*** DATA EXTRACT Section Begins ***

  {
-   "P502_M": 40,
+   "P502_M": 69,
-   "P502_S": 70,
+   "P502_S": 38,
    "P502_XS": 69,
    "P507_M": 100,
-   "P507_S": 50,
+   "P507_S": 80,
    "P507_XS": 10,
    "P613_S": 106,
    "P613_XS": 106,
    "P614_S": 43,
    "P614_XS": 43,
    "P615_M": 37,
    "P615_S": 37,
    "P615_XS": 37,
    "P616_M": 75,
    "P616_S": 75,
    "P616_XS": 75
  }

*** DATA EXTRACT Section Ends ***
*** DATA EXTRACT Section Begins ***

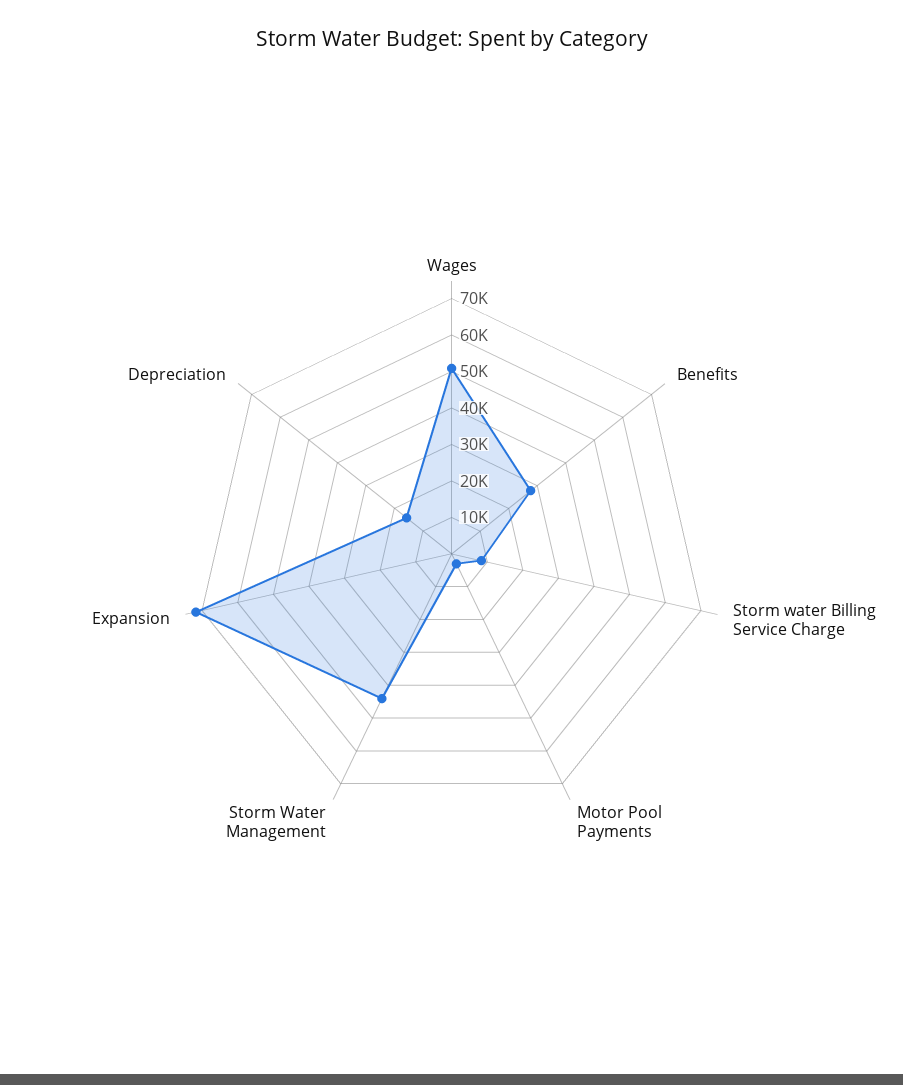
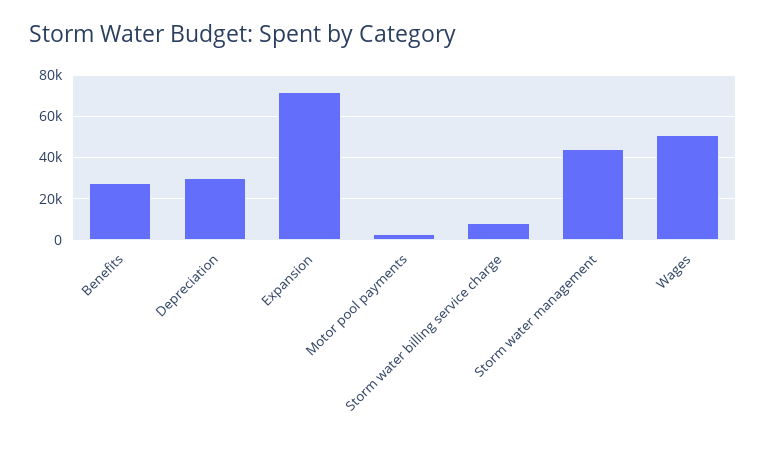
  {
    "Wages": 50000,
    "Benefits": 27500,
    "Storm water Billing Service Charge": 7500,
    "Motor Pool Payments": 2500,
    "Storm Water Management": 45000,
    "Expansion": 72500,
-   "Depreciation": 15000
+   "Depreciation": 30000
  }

*** DATA EXTRACT Section Ends ***
*** DATA EXTRACT Section Begins ***

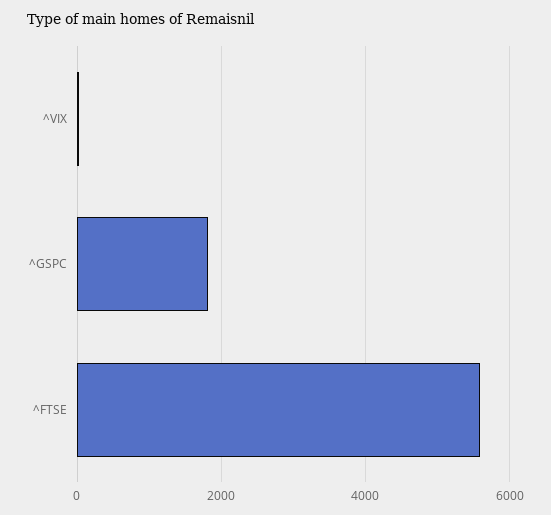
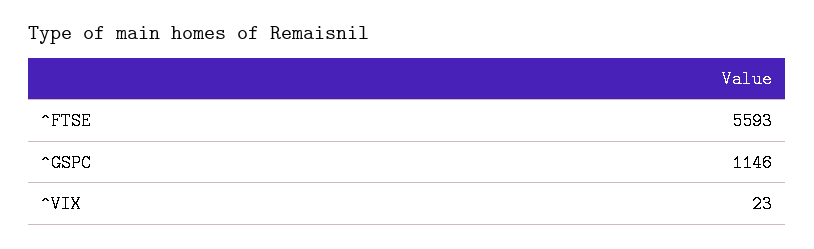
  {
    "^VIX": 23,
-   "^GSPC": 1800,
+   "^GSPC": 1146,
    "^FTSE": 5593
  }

*** DATA EXTRACT Section Ends ***

* [TASK OBJECTIVE]
Collect the lines of the records that include the string "Depreciation".

* [FINAL ANSWER]
-   "Depreciation": 15000
+   "Depreciation": 30000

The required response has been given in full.